→ **ИЗВЛЕЧЁННЫЙ ТЕКСТ**
========================

Сменился век. Но несправедливости века ушедшего остались. Слишком много незамеченных. Слишком много задвинутых в тень. Крик в веке ушедшем не раз путали с откровением, поэтическую рекламу – с поэтической мыслью. А сам ствол русской поэзии был рассечен и разрублен как молнией – надвое. Одна часть ствола – признанные поэты в лауреатских цветочках, с нежной кашицей жеваного картона во рту. Рядом – поврежденная, обугленная и, как раньше бы сказали, “отщепленная” часть ствола. В этом “отщеплении”, в этой “поэме непризнанных поэтов” кого только нет! От К.Р. до позднего Мандельштама и “чешской” Цветаевой, от раннего Заболоцкого до так полностью и не прочитанного Георгия Иванова, от обглоданного Хлебникова до запакованного в конверт и отправленного в век иной “до востребования” Оболдуева, от Даниила Андреева и его брата Вадима Андреева до Арсения Несмелова и Александра Солодовникова, от Николая Туроверова и Бориса Поплавского до Зинаиды Шаховской и Владимира Корнилова!

Олег Чухно из этих, из “отщепленных”. Как слепнущий лирник или сумасшедший провидец, ведет он нас, не зная дороги, от разрубленного ствола века ХХ-го к росточкам века нынешнего. Вместо зрения у него – объемное слово и вместо глазных яблок – глина фонем.

Но ведь только это и требуется истинному лирическому поэту.

Борис ЕВСЕЕВ

Про русскую жизнь

Вячеслав П ь е ц у х. ПИСЬМА ИЗ ДЕРЕВНИ. “Октябрь”, № 11, 2001.

Вячеслав Пьецух взял и написал маленькую современную русскую энциклопедию. Да, представьте себе!

У нас есть мало кому известный (хоть всем известный) роман о русском сельском хозяйстве, о том, как оно ведется и что получается. Это, между прочим, “Анна Каренина”. Помещик Левин, взявшись хозяйствовать, говорит, что изучал, как работает немецкий крестьянин, как французский, голландский, но никто не может сказать, как и почему именно так работает русский крестьянин. Что ни делает Левин, как ни старается, каких ни вносит новшеств, ничего не получается.

Не занимает ли нас всех вечно та же проблема: в чем дело? Почему при такой земле, такой массе народа все никак не выйдем из нищеты?

С конца 50-х – начала 60-х не было московской (и прочих) кухни, где бы умники-разумники не обсуждали, что ж делается у нас в деревне. О том же думали в Минсельхозе, в Политбюро, Совмине, в каждом райкоме. Из уст в уста переходила шутка Черчилля, что только такой волшебник, как Хрущев, мог оставить Россию без хлеба.

Но и не в Хрущеве было дело.

В те же годы явилась из небытия, из укромных уголков библиотечных полок, старинная книжка Н.А. Энгельгардта, помещика, писателя, агронома, народника “12 писем из деревни”. Как сейчас, вижу ее старенький экземпляр в твердой коричневой обложке.

========================

Извлеките из извлечённого текста дословный отрывок. Начните с того места, где стоит «Не занимает ли», и остановитесь после «Россию без хлеба.».

========================

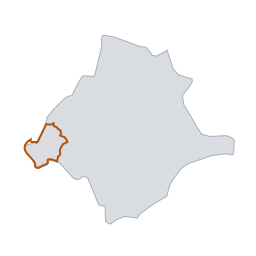 Leposavić on a map of Kosovo (Albers equal-area conic projection), rotated 265°
{"feature_id": "KOS-5893", "entity_name": "Leposavić", "entity_type": "District", "adm_level": 1, "iso_a3": "XKX", "parent_name": "Kosovo", "parent_adm1": "", "projection": "albers", "projection_center": [20.786, 43.117], "detail": "fine", "context": "in_parent", "style": "outline", "palette": "amber", "viewbox_px": 256, "rotation_deg": 265, "n_neighbors": 0, "source": "natural_earth", "source_scale": "10m", "svg_char_len": 1607}
<svg xmlns="http://www.w3.org/2000/svg" viewBox="0 0 256 256"><g transform="rotate(265 128 128)"><path d="M68.3,87.8L81.9,83.4L83.8,80.3L80.8,73.5L82.6,69.2L98.8,57.2L101.5,51.7L102.5,47.4L100.3,42.9L97.3,35.7L98.8,32.7L107.2,28.6L114.0,23.8L118.0,23.5L120.5,26.9L120.6,30.5L122.8,36.5L127.8,39.7L136.2,45.0L145.9,48.6L153.5,55.8L164.0,68.7L165.6,75.1L175.0,80.8L183.8,87.1L182.5,99.1L212.3,109.2L219.0,109.1L222.2,110.8L222.2,113.6L219.9,121.9L207.9,147.7L207.0,153.0L198.3,158.7L197.1,161.9L199.6,168.9L202.0,173.9L201.8,173.8L183.0,178.1L176.6,183.0L172.9,191.6L171.7,196.0L168.4,196.1L162.8,191.8L155.8,185.0L146.6,185.6L115.6,200.5L112.5,208.4L111.8,225.3L109.7,229.9L106.4,232.8L93.5,231.0L92.1,229.8L93.8,223.3L93.2,209.1L87.4,185.5L83.3,177.8L74.9,170.1L68.3,165.0L56.5,160.5L50.5,147.5L41.6,132.7L37.3,129.3L38.0,127.9L40.2,116.8L37.7,108.7L33.8,101.8L36.5,97.7L44.8,97.8L51.6,98.6L54.1,92.0L68.3,87.8Z" fill="#d9dde1" stroke="#a8b0b8" stroke-width="1"/><path d="M117.4,23.2L119.0,23.7L120.1,24.0L122.1,25.7L123.2,26.9L123.9,27.9L125.0,30.0L124.6,29.9L123.5,29.6L122.3,30.8L122.4,31.5L122.2,33.7L121.9,35.6L121.4,35.7L122.2,36.9L130.2,41.7L139.0,46.8L138.3,49.5L138.3,52.3L139.3,54.2L136.2,54.4L135.3,56.7L132.8,58.6L131.5,60.5L128.9,60.9L126.4,59.8L124.2,64.3L119.5,66.6L118.6,64.7L117.8,62.1L115.3,60.1L111.9,58.2L107.5,58.2L105.2,55.6L101.0,54.5L103.3,49.6L103.8,46.0L103.0,45.1L101.9,45.0L100.7,45.1L99.7,44.9L99.1,43.9L98.5,42.5L97.6,39.2L96.3,36.4L96.0,34.8L96.7,32.8L97.6,32.2L101.1,32.1L103.5,31.1L112.0,24.7L114.7,23.5L117.4,23.2Z" fill="none" stroke="#b45309" stroke-width="2"/></g></svg>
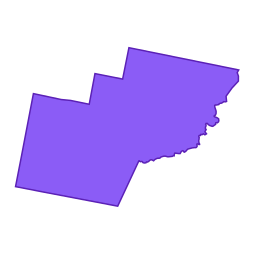 the district of Iron, Wisconsin, United States of America, rotated 101°
{"feature_id": "52423323B77086831692435", "entity_name": "Iron", "entity_type": "district", "adm_level": 2, "iso_a3": "USA", "parent_name": "United States of America", "parent_adm1": "Wisconsin", "projection": "equal_earth", "projection_center": [-90.252, 46.285], "detail": "fine", "context": "isolated", "style": "filled", "palette": "violet", "viewbox_px": 256, "rotation_deg": 101, "n_neighbors": 0, "source": "geoboundaries", "source_scale": "gbopen_adm2", "svg_char_len": 1889}
<svg xmlns="http://www.w3.org/2000/svg" viewBox="0 0 256 256"><g transform="rotate(101 128 128)"><path d="M177.8,227.2L207.0,227.2L207.0,198.6L206.7,123.2L158.3,111.1L158.1,110.9L158.0,110.6L158.5,110.1L158.7,109.3L158.5,108.7L158.3,108.4L158.2,107.9L158.5,107.2L159.0,106.9L159.2,106.5L159.2,105.1L158.7,103.7L158.1,103.6L157.8,103.4L157.7,103.1L157.7,102.6L157.7,102.3L156.7,101.2L155.6,100.5L154.9,99.6L154.7,98.6L155.3,96.6L154.9,96.3L154.5,96.2L153.5,95.3L152.2,93.6L151.6,91.3L151.2,90.7L150.1,90.0L148.8,87.4L148.5,85.9L148.7,83.7L148.6,83.0L147.4,79.1L146.6,78.2L146.5,77.6L146.5,77.4L144.6,77.5L143.7,77.2L143.4,73.1L143.1,71.9L140.9,71.2L140.5,70.8L139.8,69.8L140.2,69.0L140.8,68.6L141.0,68.2L140.9,67.9L139.8,66.8L137.7,65.6L137.1,64.9L135.2,61.0L134.4,58.4L134.4,57.8L134.0,57.2L133.0,56.7L132.5,56.7L130.9,57.3L130.5,57.2L130.3,56.7L130.3,56.3L130.7,55.2L130.5,54.6L130.2,54.6L129.0,55.5L127.2,56.1L126.5,56.2L126.0,56.1L123.7,56.3L123.3,56.7L122.9,56.9L122.2,56.9L121.7,56.6L121.7,56.2L121.7,55.8L121.3,55.4L120.8,55.5L120.4,55.4L120.3,55.1L120.3,54.7L120.4,54.3L120.4,54.0L119.3,52.8L120.0,51.4L119.8,50.9L118.7,49.8L118.4,50.0L118.2,50.5L117.1,51.7L116.5,51.7L114.7,51.0L114.3,51.3L114.3,51.7L113.3,52.0L112.0,52.1L111.2,51.8L110.9,51.8L109.7,52.2L109.4,52.5L108.6,52.2L108.4,50.8L109.2,50.1L109.9,48.5L110.3,45.8L110.1,45.0L107.7,42.7L106.6,42.9L106.1,42.8L105.8,42.1L105.9,41.4L104.8,40.4L103.6,40.2L101.7,40.8L100.9,42.5L100.4,45.4L100.2,45.6L99.9,45.7L99.4,45.6L98.8,44.7L98.5,44.6L98.3,44.7L97.3,44.3L95.2,44.6L94.1,45.0L90.9,46.8L89.3,47.2L88.8,46.7L88.7,46.0L87.9,43.9L87.6,43.3L87.1,43.3L86.2,42.3L85.7,40.8L84.0,39.1L83.9,39.1L83.7,37.2L83.1,36.3L78.1,37.8L69.0,33.6L60.9,28.6L56.0,29.5L52.8,31.4L49.9,30.4L49.0,142.4L81.0,142.6L80.9,170.8L112.1,170.6L111.9,189.6L112.8,199.0L112.3,227.4L177.8,227.2Z" fill="#8b5cf6" stroke="#5b21b6" stroke-width="1.5"/></g></svg>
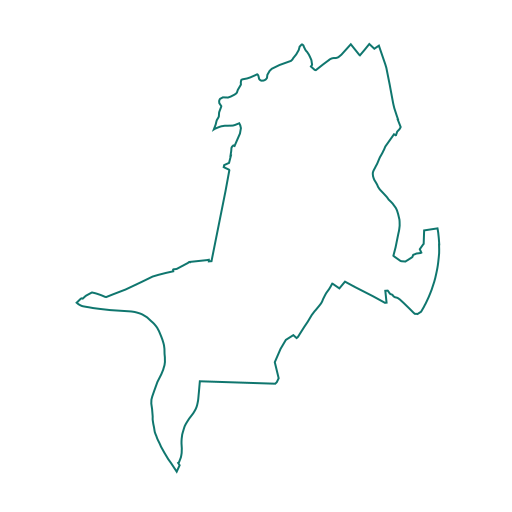 Oegstgeest, Zuid-Holland, Netherlands (orthographic projection), rotated 353°
{"feature_id": "6326949B10569140780030", "entity_name": "Oegstgeest", "entity_type": "district", "adm_level": 2, "iso_a3": "NLD", "parent_name": "Netherlands", "parent_adm1": "Zuid-Holland", "projection": "orthographic", "projection_center": [4.472, 52.183], "detail": "fine", "context": "isolated", "style": "outline", "palette": "teal", "viewbox_px": 512, "rotation_deg": 353, "n_neighbors": 0, "source": "geoboundaries", "source_scale": "gbopen_adm2", "svg_char_len": 5937}
<svg xmlns="http://www.w3.org/2000/svg" viewBox="0 0 512 512"><g transform="rotate(353 256 256)"><path d="M151.0,460.4L154.7,454.4L154.0,452.9L153.5,451.9L154.4,451.4L155.9,448.6L156.9,446.7L157.6,444.6L158.2,442.5L158.9,438.0L159.2,433.1L159.5,430.7L159.9,428.5L161.0,424.2L161.8,422.2L163.6,418.1L164.5,416.2L165.7,414.4L167.0,412.7L169.8,409.3L174.5,404.5L176.0,402.6L177.4,400.7L178.5,398.8L179.4,396.8L180.1,394.8L180.8,392.7L181.3,390.7L182.7,384.3L185.0,373.5L259.5,385.1L261.1,383.9L261.3,383.7L263.6,380.1L261.7,363.7L269.1,351.1L275.4,342.9L283.4,339.1L286.3,342.4L287.8,341.4L291.2,337.2L295.3,332.2L299.3,327.6L304.2,321.3L304.8,320.7L307.4,318.0L308.7,316.9L310.9,314.8L312.7,313.1L314.2,311.6L315.0,310.7L315.6,309.9L316.1,309.2L317.3,307.0L319.7,303.4L320.7,302.0L321.4,301.1L324.5,297.8L326.0,295.9L328.3,292.7L328.6,292.8L334.8,298.3L341.2,292.3L350.2,298.7L367.2,310.2L371.8,313.5L378.3,318.2L379.9,318.2L380.1,306.3L382.4,306.4L382.5,306.4L382.6,306.5L384.1,309.3L384.5,309.9L384.9,310.2L386.6,311.1L386.9,311.5L387.1,312.0L387.5,312.6L387.7,312.9L388.2,313.3L388.8,313.8L390.9,314.6L392.1,315.4L392.8,316.1L393.4,316.6L396.9,320.7L402.2,327.3L405.3,331.3L406.5,332.7L407.4,332.9L408.8,333.1L409.2,333.3L413.1,331.4L416.5,326.9L417.4,325.5L418.5,324.0L419.9,321.8L422.4,317.8L424.2,314.6L426.2,310.9L429.8,303.2L431.2,299.8L432.8,295.3L433.8,292.4L434.6,289.9L435.3,287.5L436.1,284.4L437.2,279.7L438.1,275.6L438.6,271.9L439.1,266.8L439.3,266.8L439.6,260.8L439.7,255.1L439.6,252.2L439.5,250.7L426.0,251.1L423.9,264.4L423.3,264.9L419.4,269.2L420.5,272.8L419.7,273.1L415.6,273.1L413.9,273.6L412.2,274.0L411.1,276.0L410.7,276.3L406.2,278.5L404.6,279.2L403.6,279.7L401.7,279.3L400.1,279.0L399.2,278.7L398.8,278.5L397.6,277.4L393.3,273.5L392.4,272.5L395.6,264.4L399.6,252.4L400.1,250.9L400.9,248.7L401.4,247.0L402.0,244.6L402.3,243.3L402.7,239.5L402.8,237.3L402.2,231.9L401.9,230.2L401.5,228.0L401.0,226.4L400.6,225.3L400.0,224.2L398.6,221.7L398.0,220.6L397.1,219.4L396.6,218.7L394.4,216.0L394.2,215.5L394.0,215.1L393.1,213.5L392.7,212.9L389.6,208.6L388.1,206.6L386.9,204.9L386.4,203.9L385.6,202.3L385.0,200.2L384.5,198.9L383.4,196.4L382.9,195.4L382.6,194.5L382.2,193.0L382.0,191.7L381.9,191.3L381.9,189.3L381.9,188.9L382.0,188.5L382.0,188.1L382.1,187.7L382.3,187.1L382.8,186.1L383.0,185.7L384.0,184.2L384.4,183.7L386.0,181.3L387.1,179.8L387.8,178.7L389.5,175.7L390.6,173.8L391.3,172.7L392.0,171.8L392.9,170.6L394.2,168.8L395.2,167.2L396.0,166.1L396.5,165.2L397.7,163.1L407.8,152.0L409.4,153.2L409.7,153.1L409.9,152.6L410.7,151.1L411.0,150.3L411.4,149.7L413.8,147.7L414.7,146.6L415.3,145.6L413.3,137.8L413.6,137.7L412.8,133.9L411.3,126.2L410.9,122.8L410.7,120.6L409.8,105.9L409.6,102.5L408.3,85.1L407.7,81.6L403.6,62.2L398.7,64.7L394.3,59.4L388.6,64.9L383.6,69.5L383.0,68.9L375.9,57.4L365.3,66.6L362.0,68.7L360.5,69.1L359.8,69.2L358.5,69.2L357.6,69.0L356.9,69.0L355.5,69.1L354.7,69.3L354.1,69.5L353.5,69.7L352.9,70.0L352.2,70.4L352.2,70.5L350.7,71.3L345.8,74.1L338.1,78.8L337.5,78.7L337.0,78.4L336.7,78.2L336.4,77.8L333.6,74.6L334.8,73.3L334.9,73.0L335.0,72.7L334.9,70.5L334.9,69.2L334.8,68.1L333.8,64.8L333.0,62.5L332.0,60.5L331.5,59.5L330.9,58.8L330.4,57.9L330.0,57.1L329.7,56.1L329.1,54.5L328.7,52.8L327.9,51.9L327.7,51.7L327.3,51.6L327.1,51.7L326.5,52.1L325.0,53.4L324.7,53.7L324.6,54.1L323.5,56.8L320.5,60.8L317.0,64.2L316.1,65.4L314.5,66.6L302.6,69.3L294.5,72.1L292.1,73.9L289.4,77.5L289.3,77.8L288.7,80.2L288.5,80.7L288.1,81.1L287.3,81.9L286.7,82.2L286.0,82.5L284.7,82.8L283.5,82.7L282.6,82.6L282.0,82.2L281.5,81.8L281.0,81.2L280.6,80.4L280.6,79.8L280.5,78.9L280.4,77.9L280.2,77.1L279.9,76.4L279.5,75.9L279.3,75.8L276.6,76.7L273.2,77.7L272.3,78.0L268.8,78.7L264.2,79.0L263.1,79.3L262.8,79.6L262.5,80.4L262.1,81.7L261.9,84.0L261.5,84.6L258.2,88.9L257.0,91.4L256.2,92.2L254.4,93.2L250.3,94.7L247.5,95.3L242.5,94.5L239.6,95.6L239.1,96.1L238.7,96.8L238.3,97.7L238.2,99.8L239.5,102.4L239.8,103.0L239.7,103.5L237.1,108.5L236.8,109.4L236.2,112.6L236.0,113.2L235.5,114.0L234.8,114.9L233.7,116.3L233.2,117.4L233.0,117.9L232.2,120.1L231.9,120.8L229.6,125.2L230.4,124.8L233.9,123.8L235.9,123.3L237.7,123.0L238.7,123.0L240.6,122.9L243.4,123.2L246.3,123.5L248.5,123.7L249.1,123.7L251.1,123.4L252.6,123.0L255.5,122.2L256.3,124.4L256.6,127.3L255.0,132.5L248.1,144.2L247.0,143.5L246.0,144.2L245.3,144.9L244.8,145.8L244.2,148.8L243.6,150.9L242.9,153.4L243.3,153.4L240.6,160.3L235.5,161.9L234.8,163.8L235.4,164.1L235.4,164.3L239.7,167.0L240.0,167.6L233.6,188.0L211.2,255.7L208.5,255.6L208.7,254.0L206.6,254.1L194.7,253.9L189.6,253.8L189.6,254.1L188.5,254.0L187.6,254.6L175.9,259.1L175.2,259.2L172.4,259.2L172.2,259.3L172.0,259.6L172.0,261.1L164.7,261.8L156.9,262.8L153.3,263.4L150.9,263.8L139.3,267.8L124.8,272.6L122.4,273.4L118.7,274.3L109.5,276.6L102.3,278.5L101.1,278.1L100.1,277.5L98.2,276.4L96.7,275.6L93.6,274.1L92.0,273.4L90.4,272.8L89.5,272.5L88.8,272.2L87.7,272.6L82.6,274.6L81.3,275.4L78.8,277.2L78.5,277.1L77.9,276.8L77.6,276.8L77.3,276.9L76.8,277.1L72.3,280.5L73.9,282.2L75.5,283.4L76.9,284.3L78.1,284.8L81.0,285.7L84.1,286.6L87.9,287.8L94.6,289.5L104.6,291.9L119.4,294.7L125.2,295.8L127.1,296.3L128.8,296.8L130.6,297.5L132.7,298.4L134.4,299.2L136.1,300.2L140.3,303.5L141.0,304.3L144.2,308.1L145.3,309.3L146.5,310.8L148.0,313.1L148.8,314.5L149.4,315.7L149.7,316.6L150.5,318.6L151.1,320.7L152.1,324.3L152.9,327.6L153.2,329.3L153.5,331.0L153.7,332.6L153.8,333.8L153.8,335.6L153.8,337.0L153.3,342.0L153.2,345.4L152.8,349.1L152.7,350.1L152.3,351.6L152.1,352.4L151.8,353.4L151.0,355.2L150.4,356.6L150.0,357.6L148.3,360.6L147.5,362.0L142.8,369.0L138.4,377.7L135.9,382.8L135.3,384.3L134.7,385.8L134.1,389.6L134.1,390.7L134.2,395.3L133.9,402.7L133.5,405.5L133.5,406.9L133.6,410.2L133.9,413.8L134.0,416.9L134.1,418.5L134.3,419.4L134.6,420.7L135.1,422.4L135.7,425.1L136.3,427.0L137.3,429.8L138.2,432.7L138.4,433.5L141.0,439.9L144.1,446.9L146.4,451.1L147.3,452.9L151.0,460.4Z" fill="none" stroke="#0f766e" stroke-width="2"/></g></svg>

========================

→ **РЕШЕНИЕ УПРАЖНЕНИЯ**
Не занимает ли нас всех вечно та же проблема: в чем дело? Почему при такой земле, такой массе народа все никак не выйдем из нищеты?

С конца 50-х – начала 60-х не было московской (и прочих) кухни, где бы умники-разумники не обсуждали, что ж делается у нас в деревне. О том же думали в Минсельхозе, в Политбюро, Совмине, в каждом райкоме. Из уст в уста переходила шутка Черчилля, что только такой волшебник, как Хрущев, мог оставить Россию без хлеба.